WORLD VIEW:'FOR THE world has changed, and we must change with it." This was the only reference to change in Barack Obama's inaugural speech – a surprising fact, given its centrality in his election campaign. Not that the issue was avoided, since the speech was pervaded by a related theme: "That we are in the midst of crisis is now well understood." The need for individual and collective responsibility in working together to remake America transformed the rhetoric of change into the language of executive authority, writes Paul Gillespie.
Change was mentioned as part of Obama’s message to relatively prosperous nations: “We say we can no longer afford indifference to suffering outside our borders; nor can we consume the world’s resources without regard to effect.” That is a radical shift from the Bush administration, signifying a very different approach to the environment.
Several passages in the speech recall Franklin Delano Roosevelt’s coming to power in 1933 and the New Deal programmes he introduced in his first term. The circumstances of this change makes a remark of Roosevelt’s especially relevant. “I want to see changes,” he said to a trade union activist who worked in his campaign. “What you must do now is push me to make them.”
Roosevelt understood that his programme of change would be achieved not by executive action alone, but by a coalition between him and the social groups which elected him. In the following years the US labour movement was empowered through its own organisation, factory occupations and often violent struggles. It was only in 1935 that the National Labour Relations Act legalising strikes was passed. This and other legislation altered the balance of power between labour and capital in the US. Roosevelt’s successful presidency also ensured that the Democrats became predominantly the party of labour, laying down the social basis of politics to this day.

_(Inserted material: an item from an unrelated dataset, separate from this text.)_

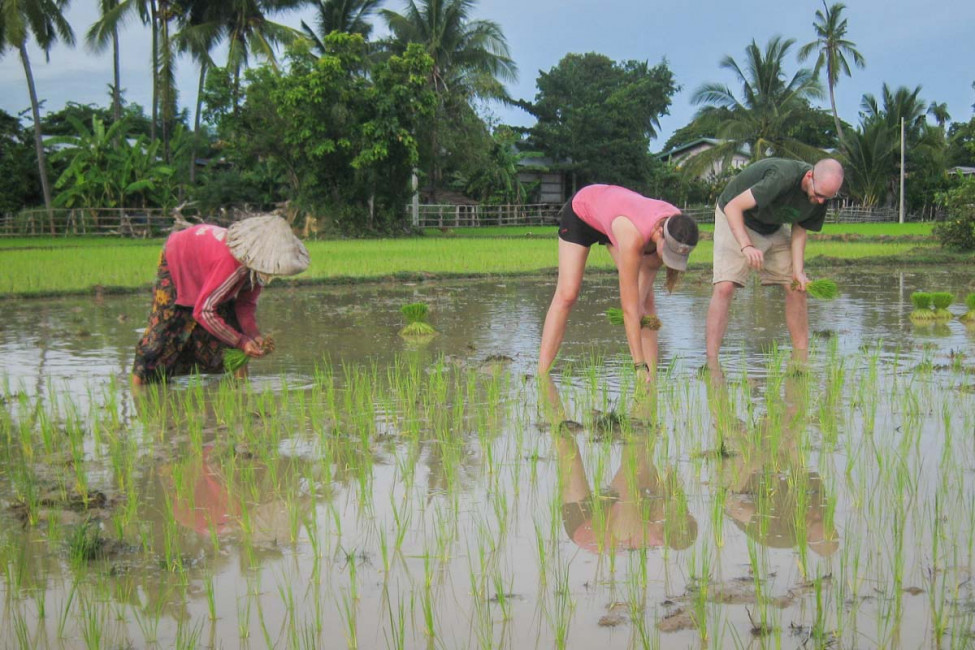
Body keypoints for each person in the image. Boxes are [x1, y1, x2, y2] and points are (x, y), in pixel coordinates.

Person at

How Obama relates to his own political constituency and social base of support will be just as important for his success. A time of crisis is a time of decision on social priorities. Economically this is already as deep a crisis as the 1930s, although not yet as advanced as it was in 1933, when 25 per cent were unemployed.
But if the trend continues and is not arrested, contentious politics and conflicting interests are likely to break through the cross-party consensus and widespread popular goodwill and pragmatic approach Obama is using to get his programmatic momentum going. This requires close attention to who supports him and why and how he intends to keep in touch with them. That is where the battle of expectations and delivery will be fought out in US politics over the next four years.
Exit polls after the election show he gained the support of 52 per cent of voters compared to McCain’s 46. Younger voters overwhelmingly supported him – by 66 to 32 per cent among 18- to 29-year-olds, whereas older ones gradually tapered off in favour of McCain, who, however, only gained a majority among those over 65. Blacks were 95 to 4 for him, Hispanics 66 to 32. But among whites it was 55 to 43 in favour of McCain.
The class profile is also clear, with those on $50,000 or less 63 to 38 per cent for Obama, while those on $50-100,000 were split 49-49 and those over $100,000 marginally in his favour at 50-49 per cent. That in turn reflects the deepening inequalities in US society. In 1967 the poorest 20 per cent of citizens had 4 per cent of national income compared to 3.4 per cent in 2007, whereas the richest 5 per cent had 17.5 and 21.2 per cent in those years.
Obama’s successful organisational methods, using networking and the internet, have been widely commented on. He intends to continue using them in office, precisely how is not yet clear. Will this be a sounding board to multiply his formidable communications skills or go beyond that to mobilise support when he encounters congressional, political, business and media opposition to the more contentious parts of his programme? How far can his supporters use the network to organise themselves? The test of his commitment to change is yet to come.
The word change is anyway deeply ambiguous. Does it signify becoming different, having a new experience – or being repaired? It can mean modify, reform, mutate – or transform. And its antonyms include keep, remain, stabilise, order – or restore.
As used by many of Obama’s most enthusiastic supporters there is a clear hope and demand for a better world. But others who would not normally support his party back him in the spirit of the Italian novelist Giuseppe Tomasi di Lampedusa.
In his book The Leopard the Sicilian nobleman Don Fabrizio Corbera, Prince of Salina, lives through the events of the Risorgimento. His nephew, Tancredi, urging unsuccessfully that Don Fabrizio abandon his allegiance to the disintegrating Kingdom of the Two Sicilies and ally himself with Garibaldi, says: “Unless we ourselves take a hand now, they’ll foist a republic on us. If we want things to stay as they are, things will have to change.”
Such people need Obama to repair the system, not to transform it – plus ça change, plus c'est la même chose.
How this plays out will depend not only on Obama’s competence, but on his success in heading off the recession/depression, his ability to secure resources, his willingness to mobilise his supporters against his opponents – and the extent to which these issues play out not only in conventional politics but in social conflicts too.
How far will his supporters be willing to push Obama to make the changes they want and he has promised? If the system can’t be repaired will they try to transform it – or allow it to be restored?